I have an 240gb image store of approximately 1.5 million entries. About half of these entries are image files (4 to 100kb) and the other half of these entries are deeply nested directories. Approximately half of these images are duplicates and have since been made into hard links to each other.

I'm in the process of pulling down a backup of this filesystem and putting it on a local test server with the intention to drastically modify the directory layout and test the changes.

Normally, I would just set up the file system that these images live on as ext4 (don't screw the default unless you have to), but I am wondering if there is a better option for this particular use case.

I have already researched XFS, ext3, ext4, and btrfs, but haven't found any solid benchmark demonstrating that I should pick one over the other for this particular task.

I am also limited by the kernel available by default on Ubuntu 10.04, but will recompile if the reason is good enough.

Michael Pearson
  • 145
  • 3
  • 8

1 Answers1

0

In general, performance should be the last selection criteria for choosing a filesystem. Things to non-exhaustibly consider are:

  • how stable is the filesystem
  • does it support journalling / crash consistency
  • how well does it handle lots of files in a directoy
  • how long does it take to fsck (or does it even need fscking)
  • does it support xattrs
  • does it play well with NFS, etc.
  • can the filesystem be resized, if so, can it be done online
  • does it support tail packing
  • can it be adjusted to play nicely with an underlying raid controller

I use ext4 and xfs heavily in my environment which is fairly heavy on data. I use ext4 for just about all filesystems that I know will never need to grow beyond 16TB (at present, ext4 in the mainline kernel supports filesystems > 16TB) but the utilities can't actually create them). ext3's fsck times get excessive for very large filesystems. xfs is very stable these days but has had memory leaks in the past and silent corruption issues. I used to use it in place of ext3 for fsck times and > 8TB filesystem creation (since fixed when the -F flag was introduced to mkfs.ext3) but was still having issues with it as recently as ~2.6.28. I will however note that I haven't had any confirmed issues with it on rhel/centos patched 2.6.18. I still feel that ext4 is a little more solid and has an upgrade path to btrfs but xfs is definitely stable now. I have more faith in the ext4 fscker.

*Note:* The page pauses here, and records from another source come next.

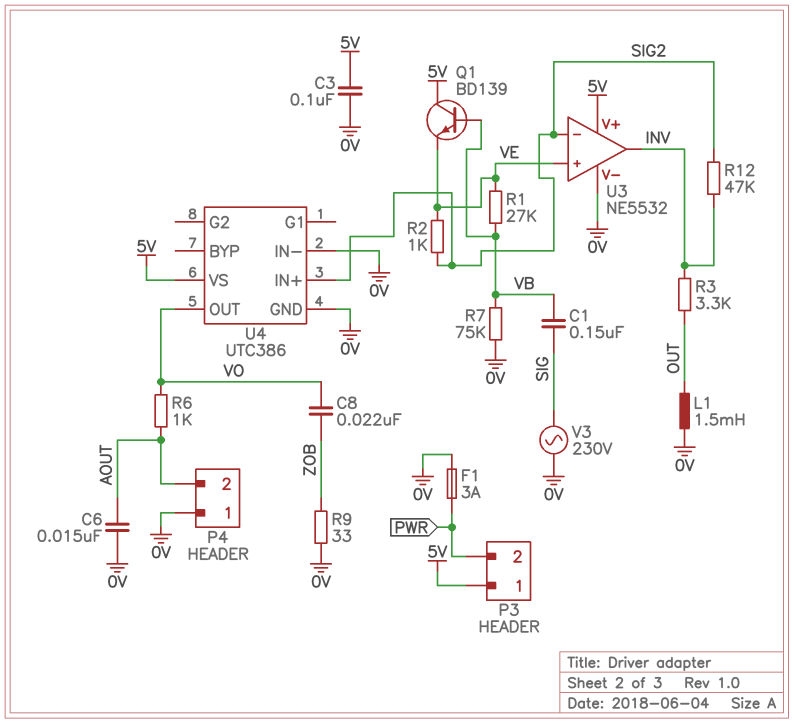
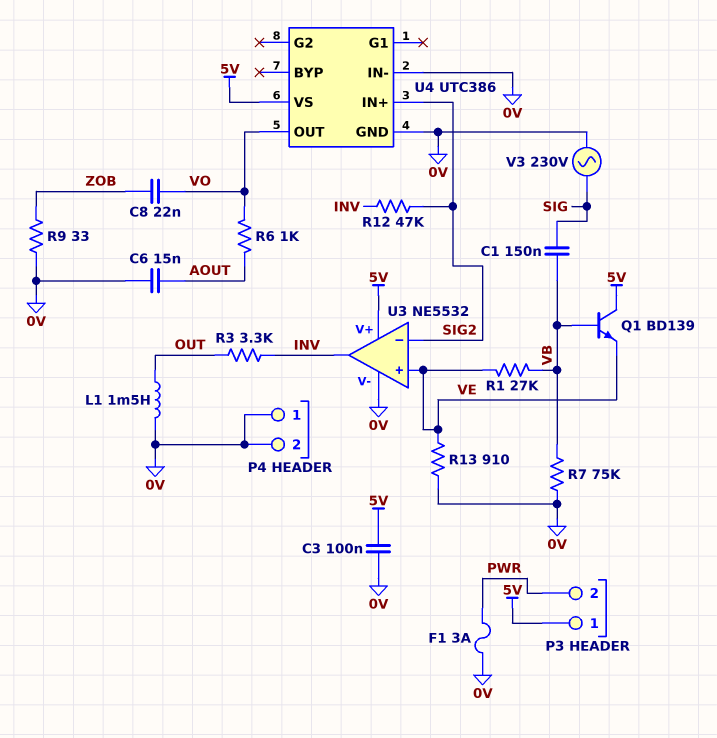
P4 pin 2: AOUT -> 0V
R2: 1k (SIG2, VE) -> none
R13: none -> 910 (0V, VE)

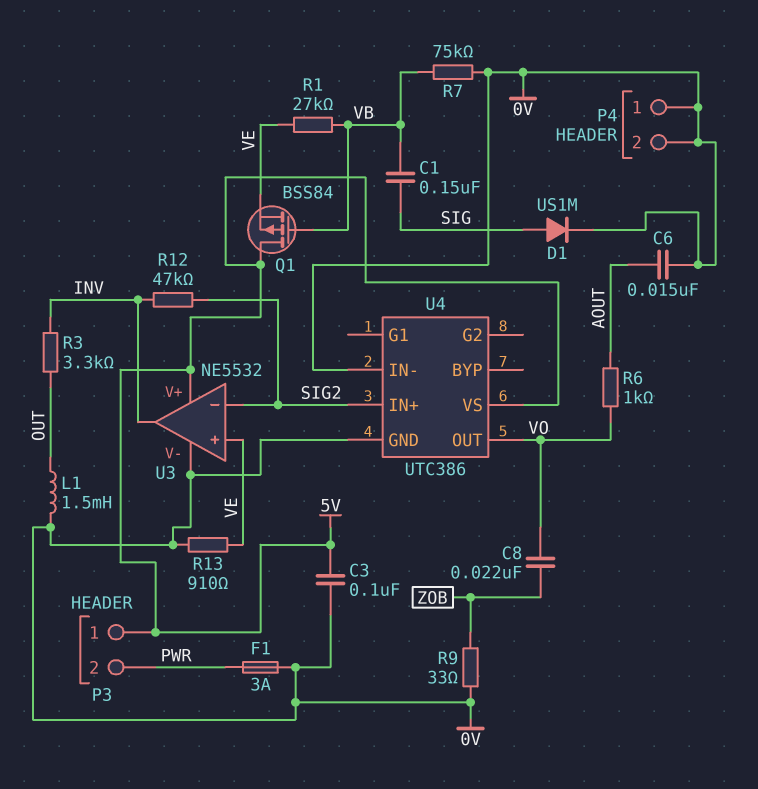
D1: none -> diode US1M (A SIG, K 0V)
Q1: NPN BD139 (B VB, C 5V, E VE) -> PMOS BSS84 (G VB, D 5V, S VE)
V3: AC 230V (0V, SIG) -> none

As for performance, you must configure both to match the stripe size/stride of the underlying device. Ext4 lets you set the iopriority of the journal (journal_ioprio) which may need to be played with along with the journaling mode. xfs performs better than ext4 with less tuning but they are pretty close after proper setup. You really need to setup the stripe/stride with ext4. xfs does better for lots of small files as it can pack them completely into an inode to save space and is noticibly better for certain operations, like deleting large directory trees.

My advice is, unless you need > 16TB support) to try ext4 created with lots of one inode for every block (-i 4096) and to set it up for your raid device. Fully populate it with your data and then see how long it takes to fsck and do common operations. Only convert to xfs if you have a specific issue with ext4.

Joshua Hoblitt
  • 665
  • 4
  • 11